The post-dinner plan was to go to a boat called the Balclutha and enjoy a hearty evening of singing sea chanteys. The weather couldn’t have been more perfect for it.  However, the monthly sing  had been cancelled because of some mean-spirited, self-serving and verging on just plain-evil shenanigans in Washington that closed down certain parts of the government. I needn’t point my finger— suffice it to say that after cleaning off my bookshelves, I took back the “I Hate Republicans Reader” from the recycling box. With no chantey sing, took off in search of a movie and without an I-Phone amongst us, looked for a newspaper on a corner to see what was playing. 10 newspapers boxes, but all of them empty except for one advertising rag. The evening’s theme had been set.

So a daring drive to the Embarcadero Theaters to just take our chances and see what’s there. Ascended the stairs and—“Closed.” For renovations. The entire Embarcadero Complex was deserted and a weird moment of getting lost in the parking lot and feeling like we were in a bad scene in a movie, walking the deserted bowels of the buildings waiting for someone to appear in a shadows. And we did a hear a blood-curdling scream in the distance. Honest.

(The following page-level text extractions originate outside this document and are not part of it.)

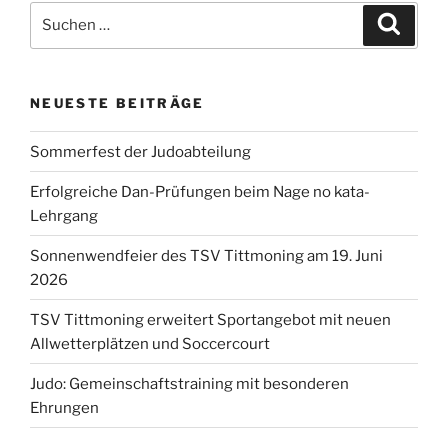
Suchen
Suche
nach:
NEUESTE BEITRÄGE
Sommerfest der Judoabteilung
Erfolgreiche Dan-Prüfungen beim Nage no kata-
Lehrgang
Sonnenwendfeier des TSV Tittmoning am 19. Juni
2026
TSV Tittmoning erweitert Sportangebot mit neuen
Allwetterplätzen und Soccercourt
Judo: Gemeinschaftstraining mit besonderen
Ehrungen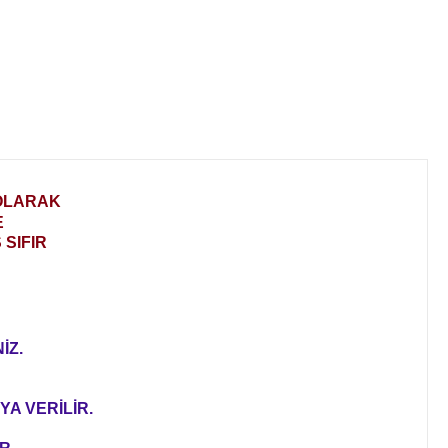
 OLARAK
E
SIFIR
İZ.
YA VERİLİR.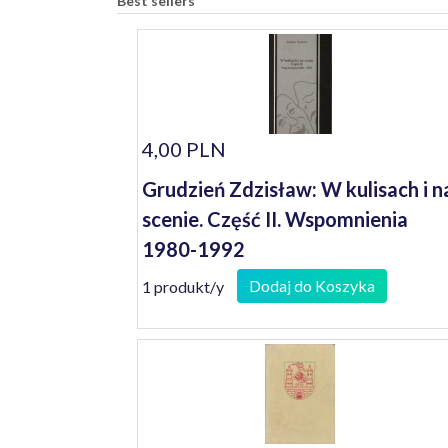
Best sellers
4,00 PLN
Grudzień Zdzisław: W kulisach i n
scenie. Część II. Wspomnienia
1980-1992
Dodaj do Koszyka
1 produkt/y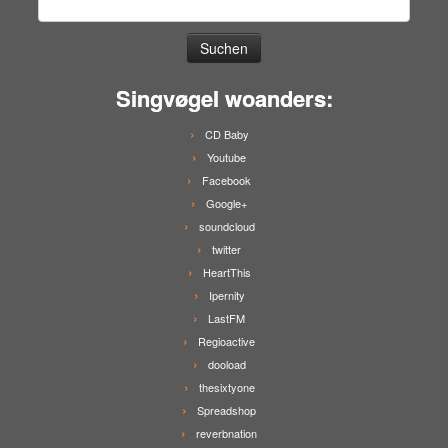
Suchen
nach:
Singvøgel woanders:
CD Baby
Youtube
Facebook
Google+
soundcloud
twitter
HeartThis
Ipernity
LastFM
Regioactive
dooload
thesixtyone
Spreadshop
reverbnation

Finally found the car and set off for the Opera Plaza near the Civic Center. Lucked into a movie worth watching and yet another sign of this strange emptiness in San Francisco— there was parking on the street. On a Saturday night! The movie— Wadjda— was about a young girl in Saudi Arabia who wanted a bicycle and the resistance in a culture with very narrow ideas about what girls can and can’t do. Aargh! Humans! Why do people seek to limit and confine and narrow the whole range of our human possibility, clipping the most beautiful parts of the flower that want nothing more than to bloom? It’s bad enough that people do it to themselves, but then they get in power and do it to others. While music teachers gather on their day off to discover their own possibility for blooming and enjoy each other’s fragrance. In my Idaho workshop, there was a transplanted Californian who told me that when he was in elementary school, they had just cut his music program. So as a 25-year old, he had his first xylophone solo in my class and it was beautiful. I invoked Tom Robbin’s quote and told him he had just proved it yet again, “It’s never too late to have a happy childhood.”

Now it’s Sunday morning and summer is still with us. Which part of the flower will bloom today?